In the last eight years of conspicuous governance of the Pakistan People’s Party in Sindh, the region has remained underdeveloped with growing lawlessness and injustice.
The abuse of minorities, children and women have gripped the area and is denying the rights that should not only be legal on paper but should also be implemented. The protectors are the looters with courts filled with corruption and police force filled with uneducated and untrained personnel. It may come as a surprise to a few that the law enforcement authorities in Sindh are unaware of the Sindh Child Marriages Restraint Act, 2013. Hence, a high percentage of child marriages are unreported whose count cannot be verified. However, according to the active number of lawyers in the province up to 95% cases of child marriages go unreported in Sindh (the estimate is except Karachi), while in Karachi at least 60% cases of child marriages are not declared by the citizens or not recorded by the law enforcers. The only reported figures from 2014 state that Sindh saw 1,261 cases of women being kidnapped for forced marriages in 2014. These statistics were shared by Sindh Police’s DIG Crime Aftab Pathan.
According to the Sindh Child Marriage Restraint Act 2013, in cases of marriage below the age of 18 the bride, groom and the parents can be sentenced to three years in prison and fined with Rs. 45,000. Nevertheless, what the act forgot to mention was that if a bribe as little as few thousands is paid all these punishments can be waived off with impunity. The previous law of 1929 set the age of a girl for marriage at 14 years with an amendment in 1965 setting the age limit to 16 and awarded three-month imprisonment and Rs1,000 fine to the accused.
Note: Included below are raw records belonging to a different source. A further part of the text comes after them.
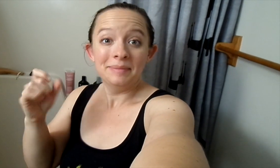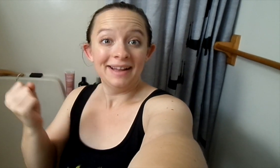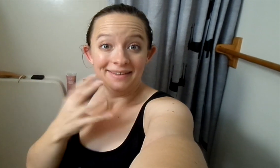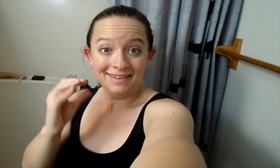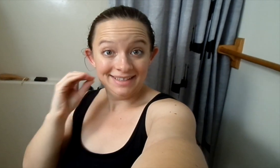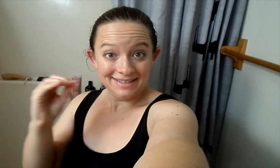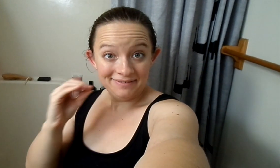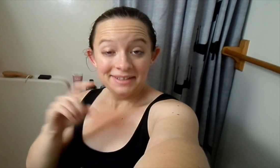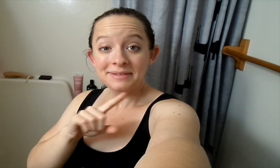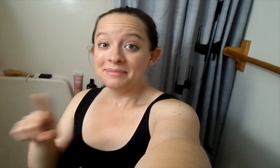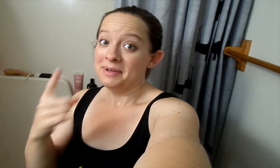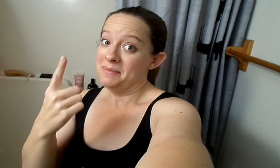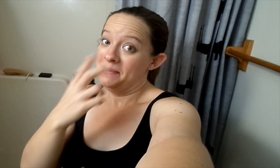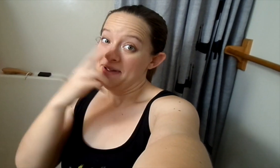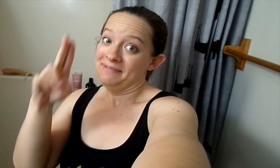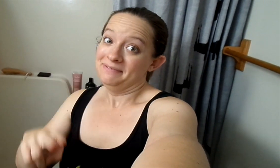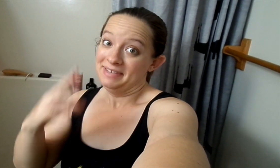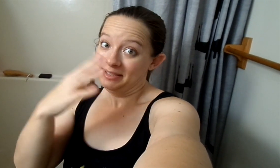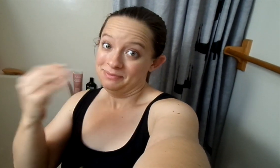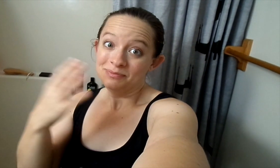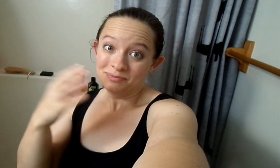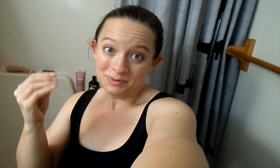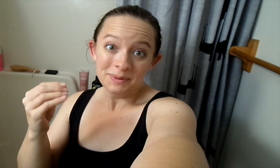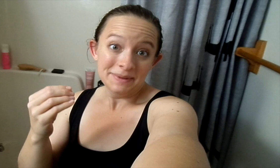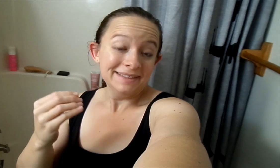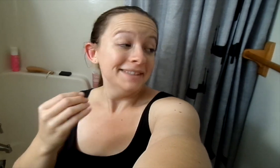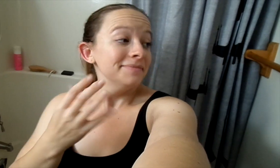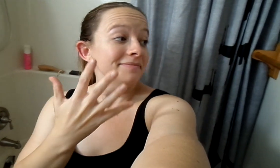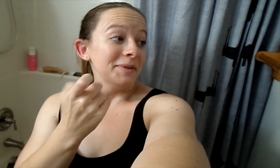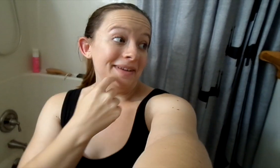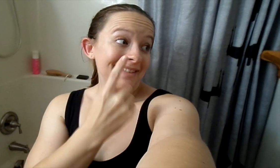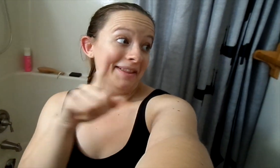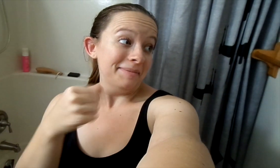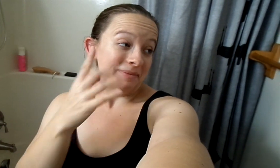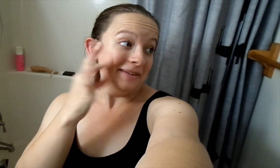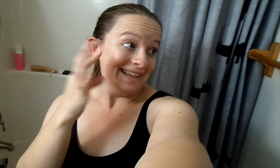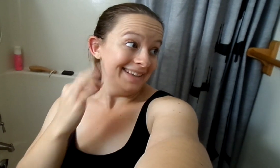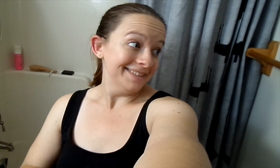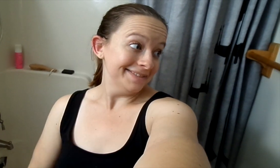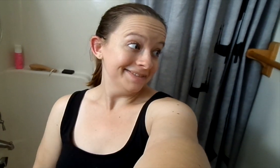But everything is fixed. We have a fun story. You want to tell them about the cats?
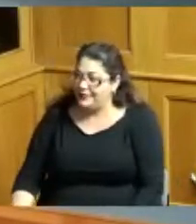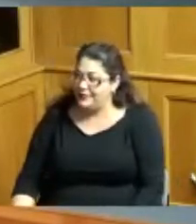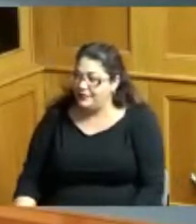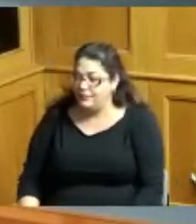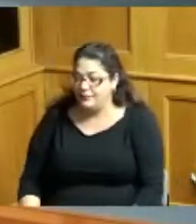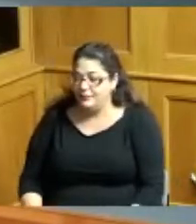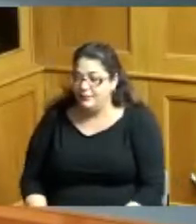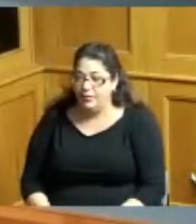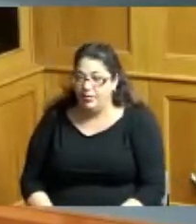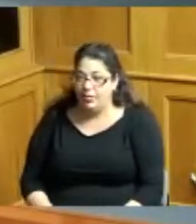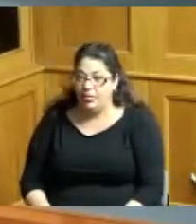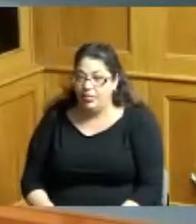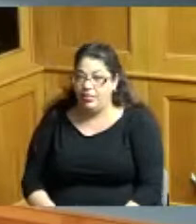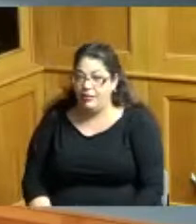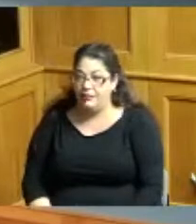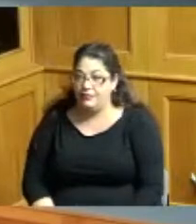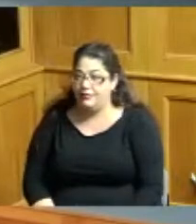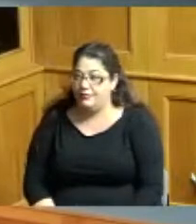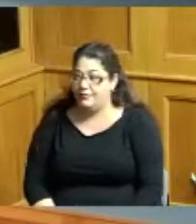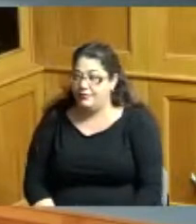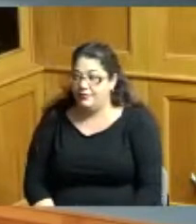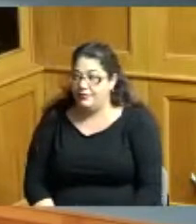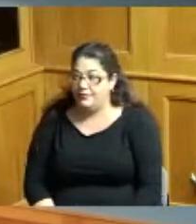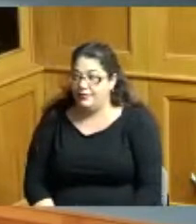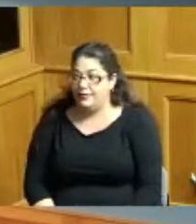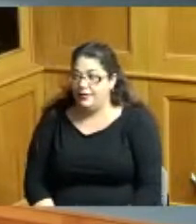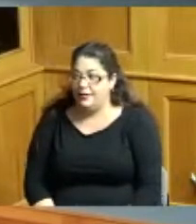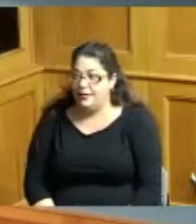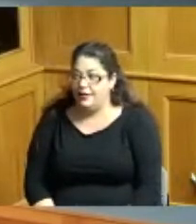yeah and then we'll go Commissioners in the middle and then we'll go right around the coast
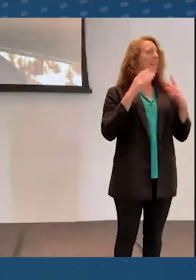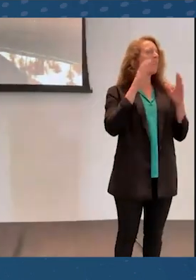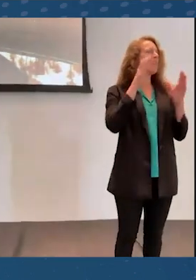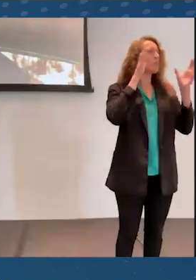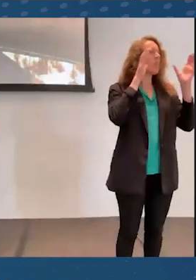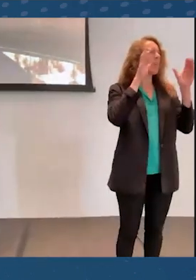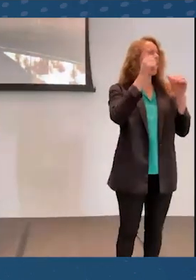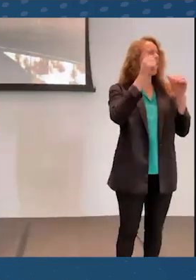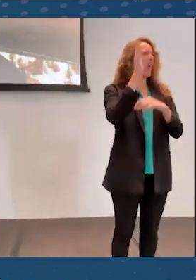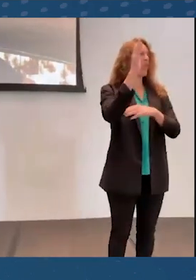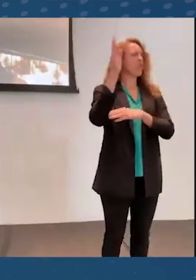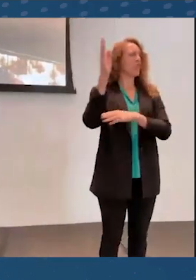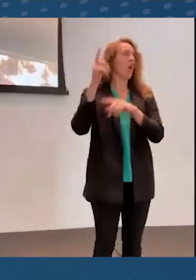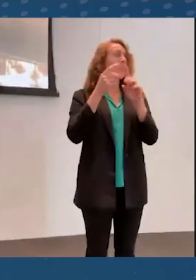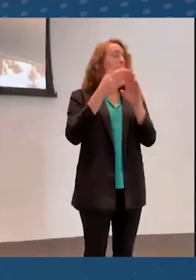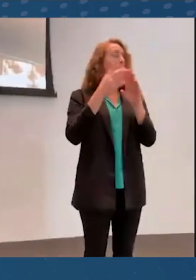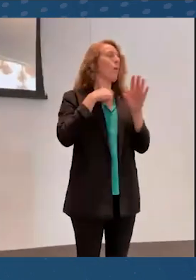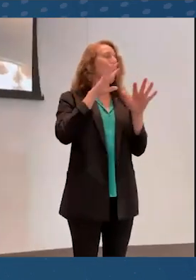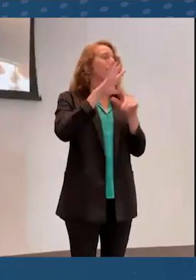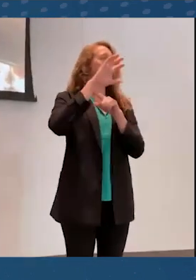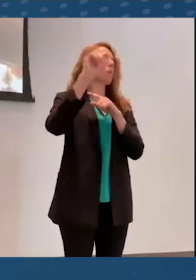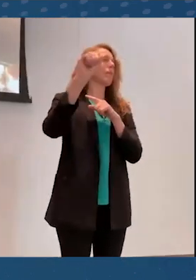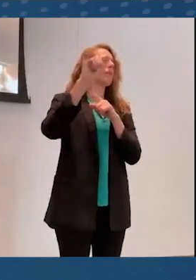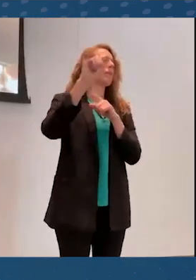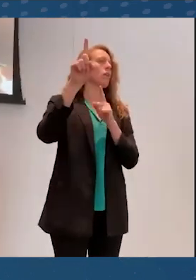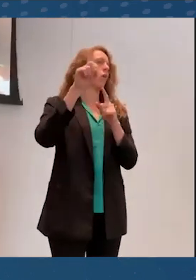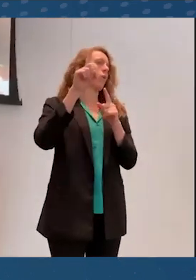have to run off to a Zoom call.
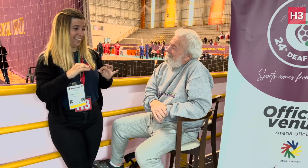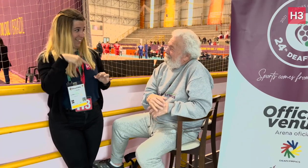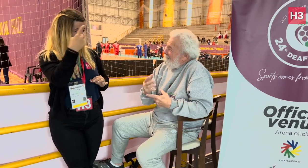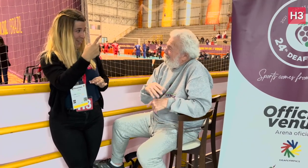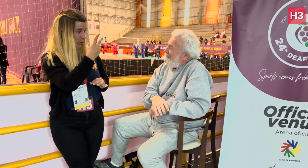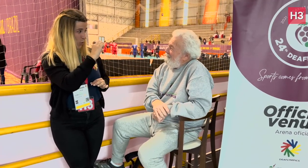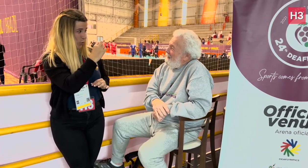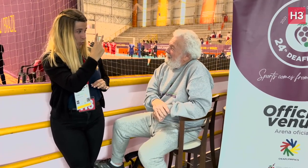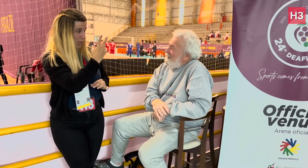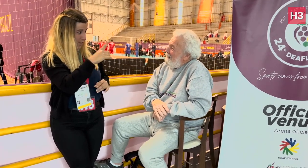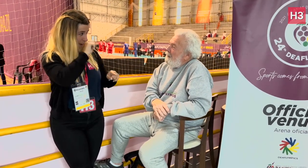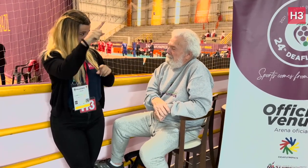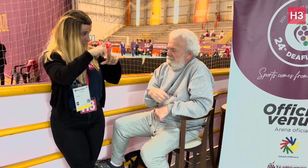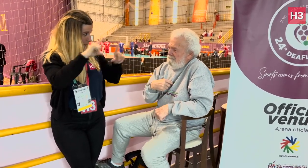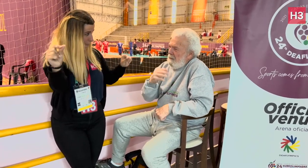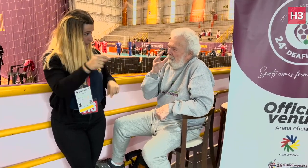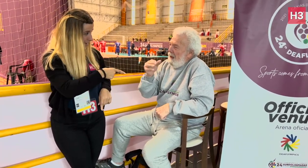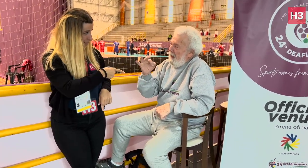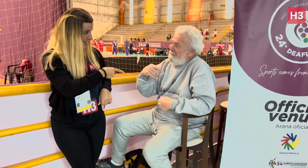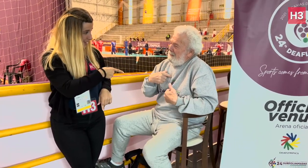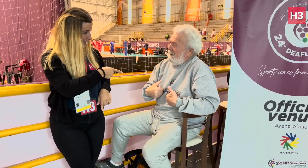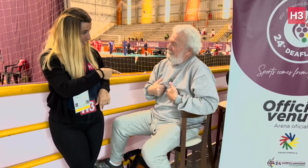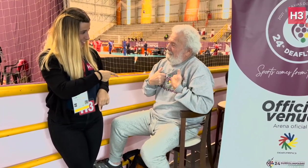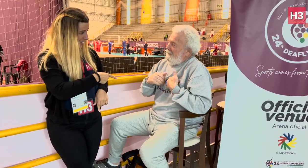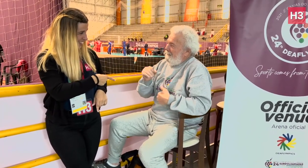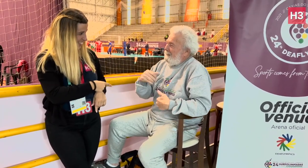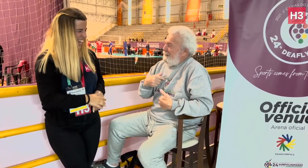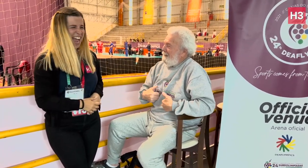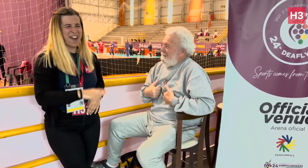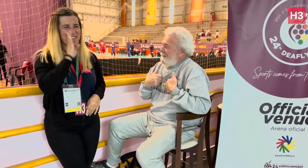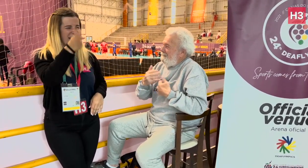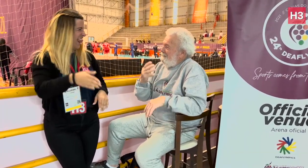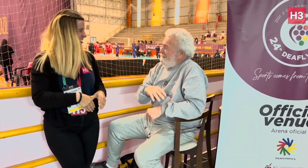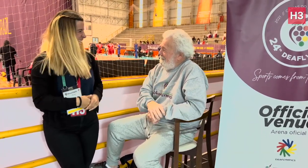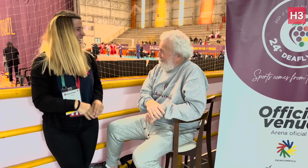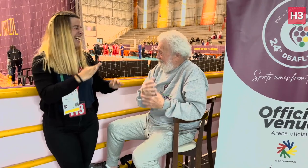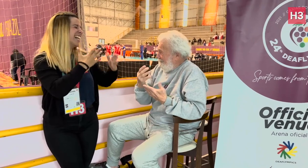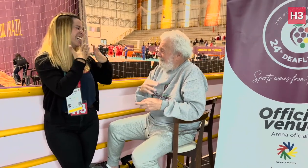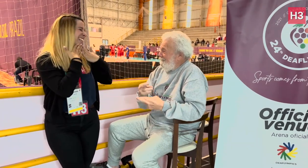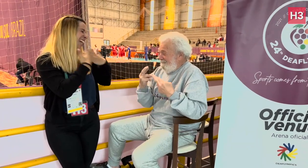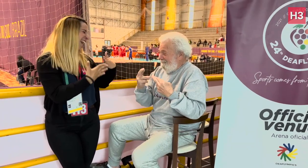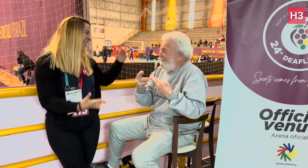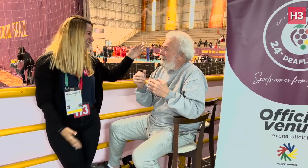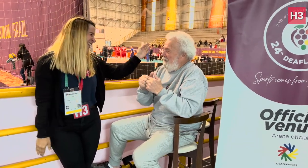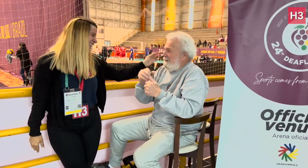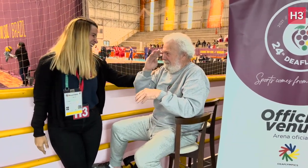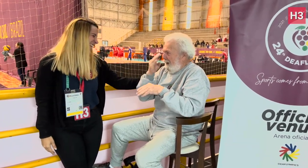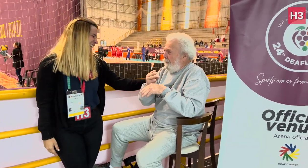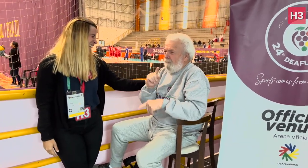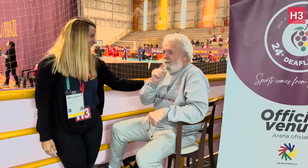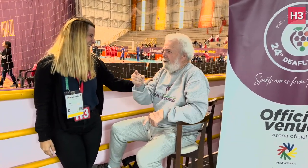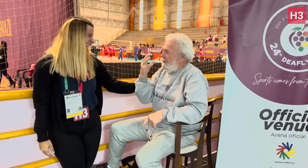Will you go to the Deaflympics in Japan in 2025? If I’m still alive by then, I’ll go. My sons asked me the same thing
The judiciary’s impact in the small cities and especially in the villages of Sindh is to a minimum. Mostly informal justice system such as a Jirga is used as the primary form of the justice system in the community. Jirga is a tribal council made up of tribal elders that hear the pleas and give judgement as necessary. In many town and villages of Sindh, the Jirga often sides with the influentials meaning justice for the poor is just a fantasy.
In a landmark judgment by the Sindh High Court on April 23, 2004, declared the jirga system in Sindh unlawful, but there has been no implementation of the law till today with feudals running the jirga and solving matters in their interest.
The underage brides are sold at Rs. 140,000 with younger girls drawing a larger amount. The families that face acute economic hardships are the ones that are targeted the most by older men who can afford a hefty price tag. The families often sell their daughters due to extreme poverty without the girl’s consent.
We as a society have failed to deliver and have not been able to stop this madness that is destroying the lives of many young girls around us. Unfortunately, our leaders are sleeping and are completely ignorant towards the fact that in Pakistan laws are made bills are passed, but there is no implementation to safeguard the rights of an ordinary man or a woman. If the state does not allow you to vote until you are eighteen how can it not punish parents that force their girls as little as seven years old to enter into a matrimony.